Objectif de l'exercice: Recopiez à l'identique le passage de l'arrêt de la cour d'appel de Bordeaux, ci-dessous, qui s'ouvre sur les mots « PRETENTIONS DES PARTIES » et se clôt sur « fonds : (sic) ».

Texte de l'exercice:
★ ★ ★ ★ ★ ★ ★

CA Bordeaux, 4e ch. civ., 7 décembre 2020, n° 16/06219
BORDEAUX
Arrêt
Infirmation
PARTIES
Demandeur :
Soin De Soi (EURL)
COMPOSITION DE LA JURIDICTION
Président :
M. Chelle
Conseillers :
Mme Fabry, Mme Brisset
FAITS ET PROCÉDURE
Mme T. a travaillé pour Mme P.-H., qui exploite à Gradignan (Gironde), 191 cours du Général de Gaulle, un salon d'esthétique par l'Eurl Soin de Soi, de 1999 au 31 janvier 2012, date de son licenciement.
La société Soin de Soi a découvert au début 2012 que Mme T. avait constitué une Eurl Ecrin qui exploitait un fonds de commerce d'esthétique à Bordeaux, 9 cours du Maréchal Galieni. Elle a obtenu du président du tribunal de grande instance de Bordeaux l'autorisation qu'un huissier aille procéder à des constatations à l'institut Ecrin, et prenne copie des plannings, tarifs et liste de clients. Ce constat a été établi le 28 mars 2013.
Estimant que Mme T. avait commis des actes de concurrence déloyale par démarchage de sa clientèle, la société Soin de Soi l'a assignée devant le tribunal de commerce de Bordeaux par acte du 1er juillet 2013 pour demander sa condamnation à lui payer 40 000 euros en réparation de son préjudice.
Par jugement du 16 décembre 2014, le tribunal de commerce de Bordeaux a débouté la société Soin de Soi de ses demandes et l'a condamnée à payer à Mme T. 1 500 euros sur le fondement de l'article 700 du code de procédure civile ainsi que les dépens.
Par déclaration du 14 octobre 2016, la société Soin de Soi a interjeté appel de cette décision.
L'affaire a été plusieurs fois renvoyée, les avocats des parties évoquant des tentatives d’accord amiables.
PRETENTIONS DES PARTIES
Par conclusions déposées en dernier lieu le 21 avril 2020, auxquelles il convient de se reporter pour le détail des moyens et arguments, la société Soin de Soi demande à la cour de :
RECEVOIR l'EURL SOIN DE SOIN en son appel,
- In limine litis : REJETER la fin de non-recevoir soulevée par Madame Christelle T.
- Sur le fonds : (sic)
REFORMER le jugement rendu par le Tribunal de commerce de BORDEAUX le 14 octobre 2016 en toutes ses dispositions ;
ET STATUANT A NOUVEAU,
-CONDAMNER Mademoiselle Christelle T. à payer à l'EURL SOIN DE SOI la somme de 40 000 € en réparation du préjudice économique subi du fait de ses actes de concurrence déloyale,
- CONDAMNER Mademoiselle Christelle T. à payer à l'EURL SOIN DE SOI de la somme de 4 000 € sur le fondement des dispositions de l'article 700 du code de procédure civile,
- CONDAMNER Mademoiselle Christelle T. aux entiers dépens de la présente instance et de la première instance, en ce compris les éventuels frais d'exécution de la décision à intervenir.

★ ★ ★ ★ ★ ★ ★

Coordonnées des points de repère de la pose:

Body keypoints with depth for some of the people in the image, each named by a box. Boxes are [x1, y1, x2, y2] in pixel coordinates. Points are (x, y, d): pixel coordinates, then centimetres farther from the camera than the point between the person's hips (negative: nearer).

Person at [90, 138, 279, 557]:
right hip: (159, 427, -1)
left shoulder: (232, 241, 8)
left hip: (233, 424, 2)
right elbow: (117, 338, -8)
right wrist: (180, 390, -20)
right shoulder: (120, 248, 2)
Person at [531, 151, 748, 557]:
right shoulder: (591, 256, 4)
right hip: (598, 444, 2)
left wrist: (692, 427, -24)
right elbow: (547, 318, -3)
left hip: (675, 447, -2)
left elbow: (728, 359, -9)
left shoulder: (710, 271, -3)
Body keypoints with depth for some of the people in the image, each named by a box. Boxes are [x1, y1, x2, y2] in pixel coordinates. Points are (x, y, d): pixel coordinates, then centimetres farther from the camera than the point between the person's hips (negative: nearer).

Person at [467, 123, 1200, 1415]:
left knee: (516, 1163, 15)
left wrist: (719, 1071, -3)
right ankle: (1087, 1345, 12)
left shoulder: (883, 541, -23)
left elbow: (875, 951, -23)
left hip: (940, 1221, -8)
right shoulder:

★ ★ ★ ★ ★ ★ ★

Corrigé de l'exercice:
PRETENTIONS DES PARTIES
Par conclusions déposées en dernier lieu le 21 avril 2020, auxquelles il convient de se reporter pour le détail des moyens et arguments, la société Soin de Soi demande à la cour de :
RECEVOIR l'EURL SOIN DE SOIN en son appel,
- In limine litis : REJETER la fin de non-recevoir soulevée par Madame Christelle T.
- Sur le fonds : (sic)